Exercise aim: Looking only at the lines below that contain "down", give the number of them and no other text.

Record extracts Start Marker

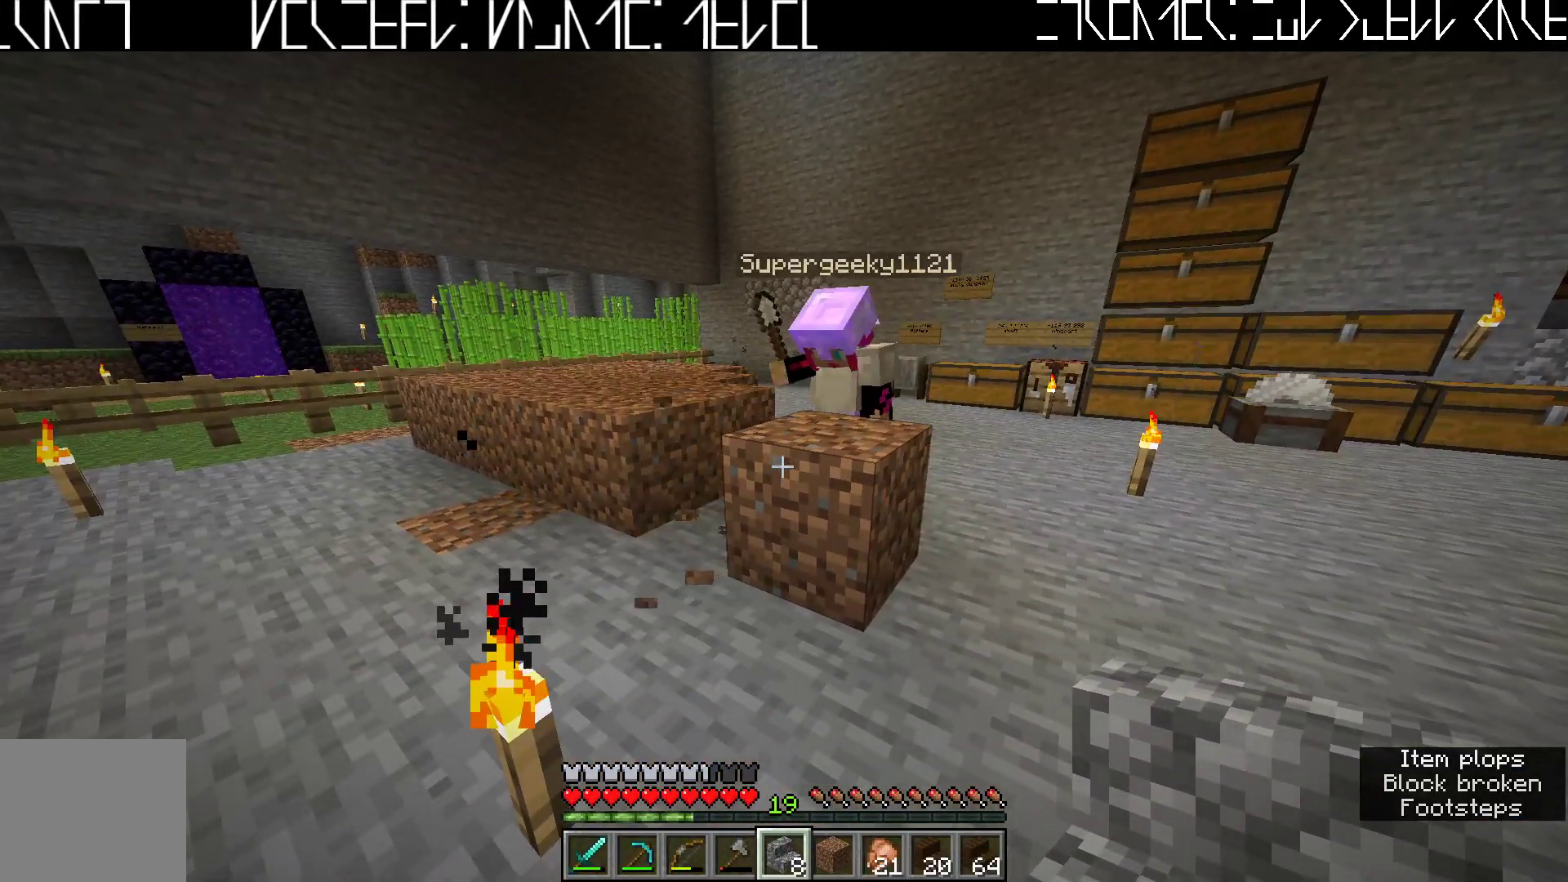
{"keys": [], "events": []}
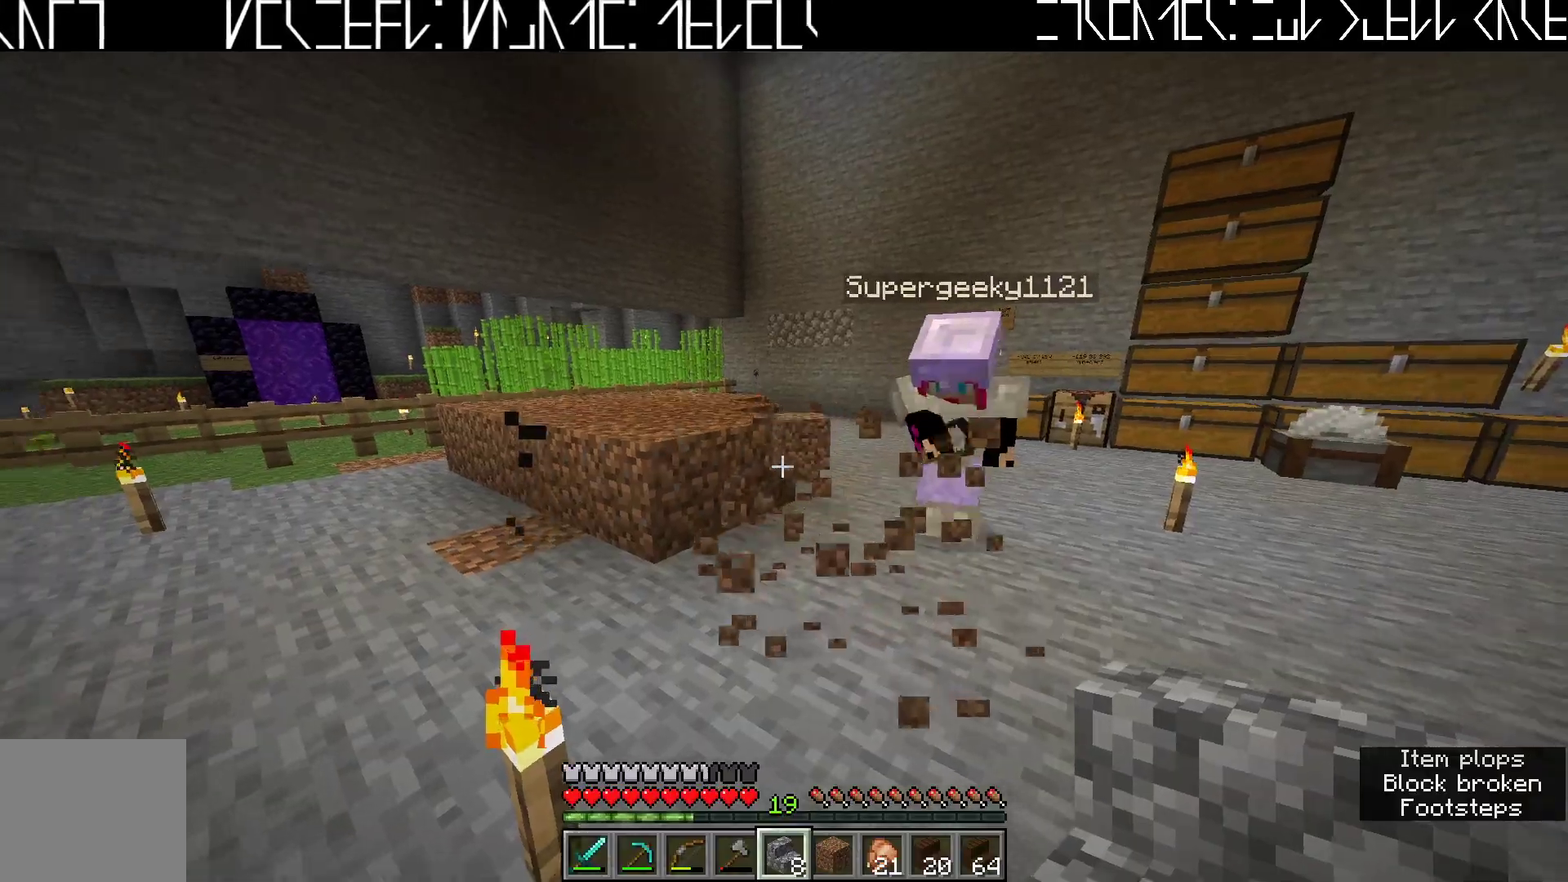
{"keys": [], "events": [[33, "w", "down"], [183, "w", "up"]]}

Record extracts End Marker
Record extracts Start Marker

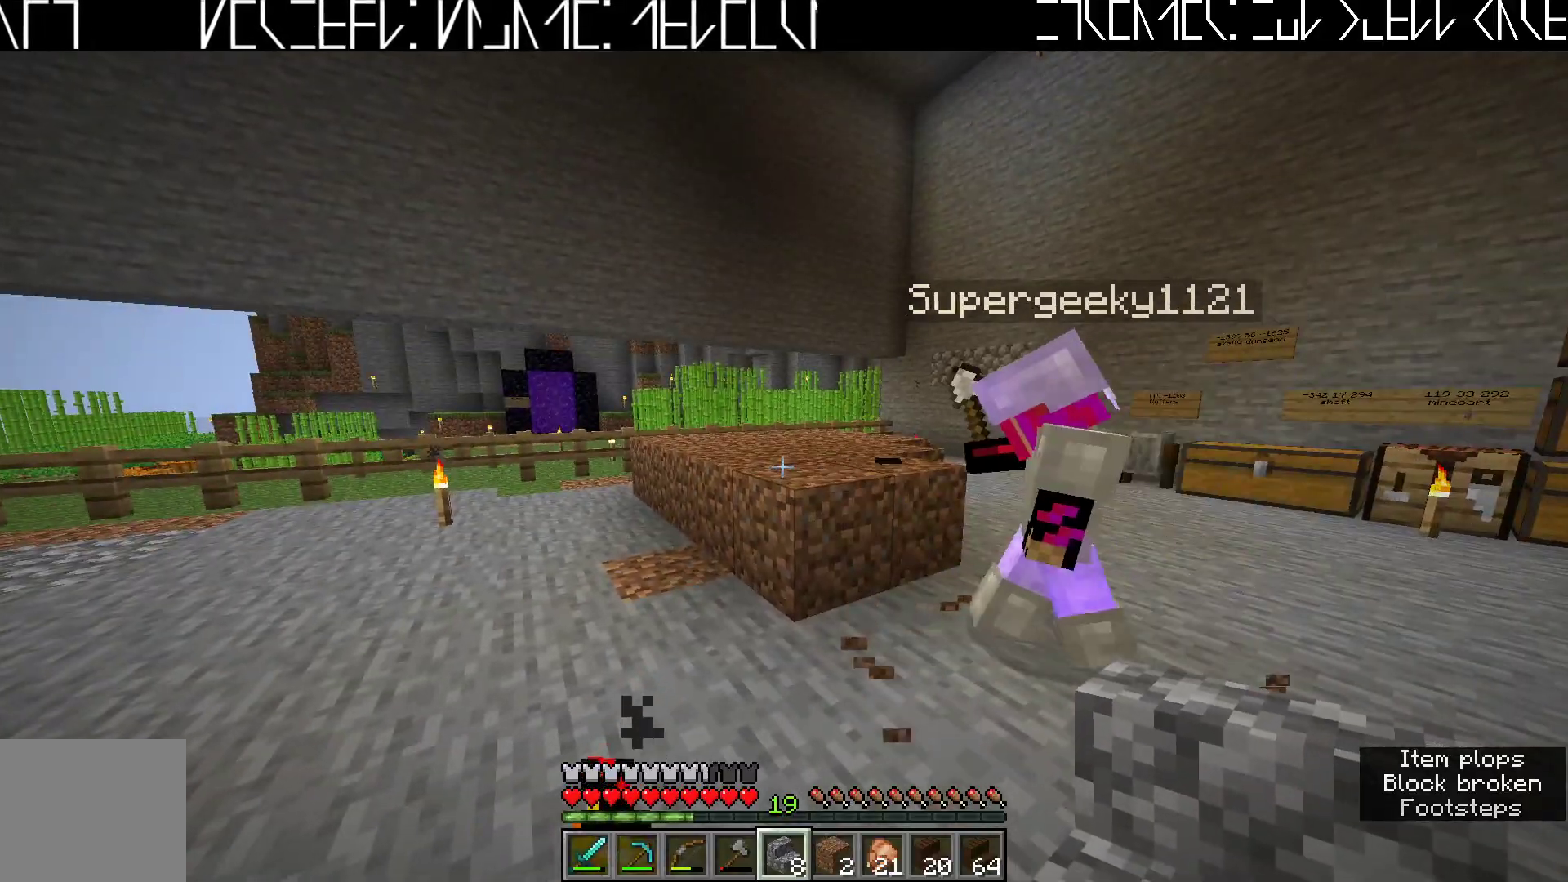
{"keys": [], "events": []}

Record extracts End Marker
Record extracts Start Marker

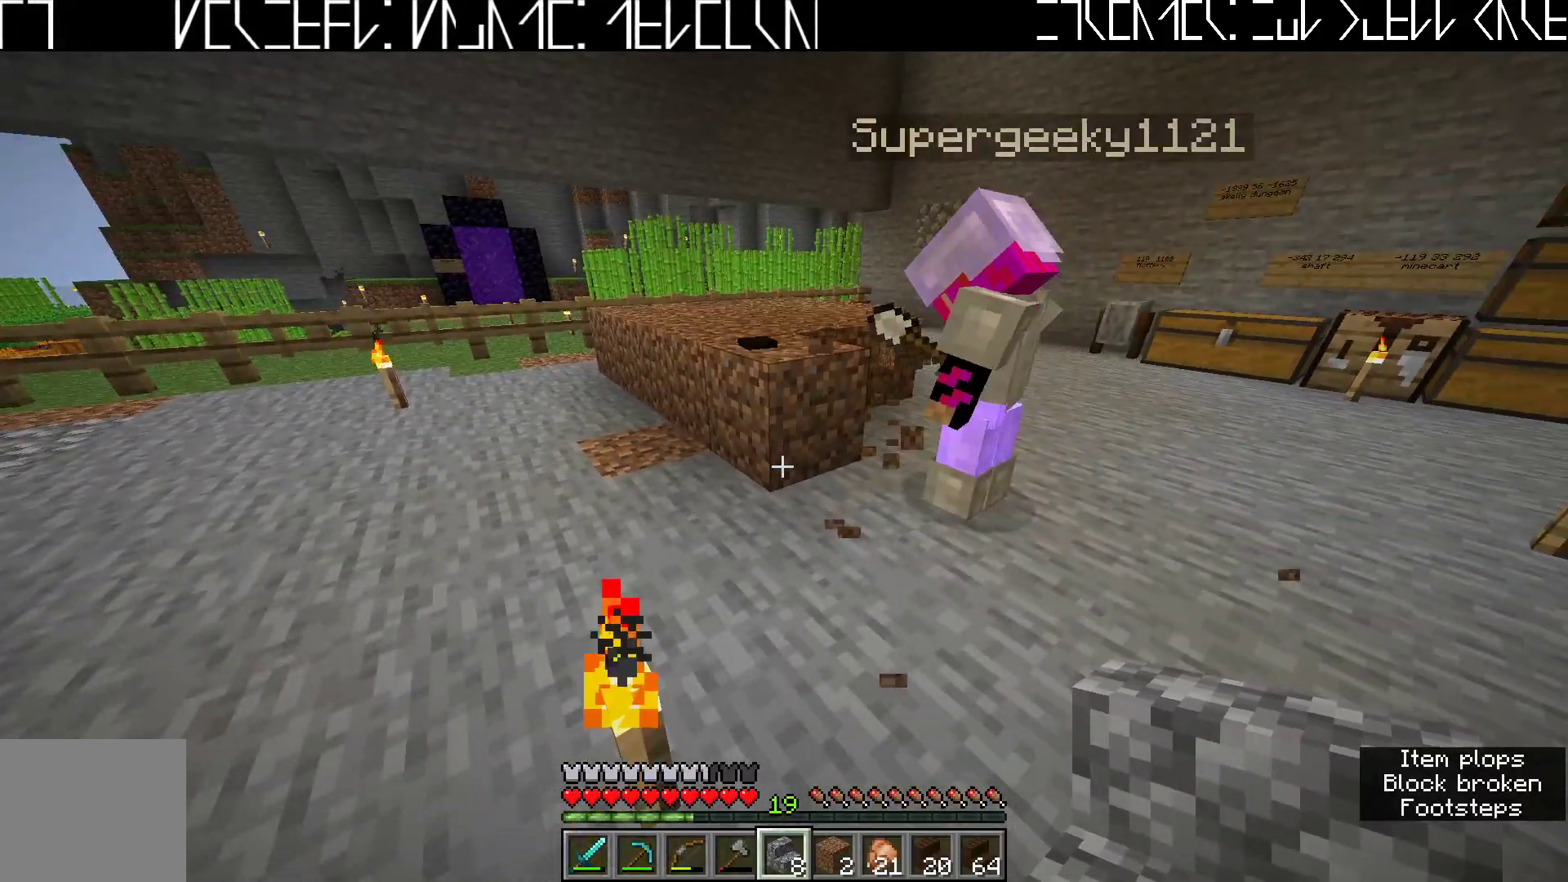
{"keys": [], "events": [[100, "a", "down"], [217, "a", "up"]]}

Record extracts End Marker

Answer to the exercise: 2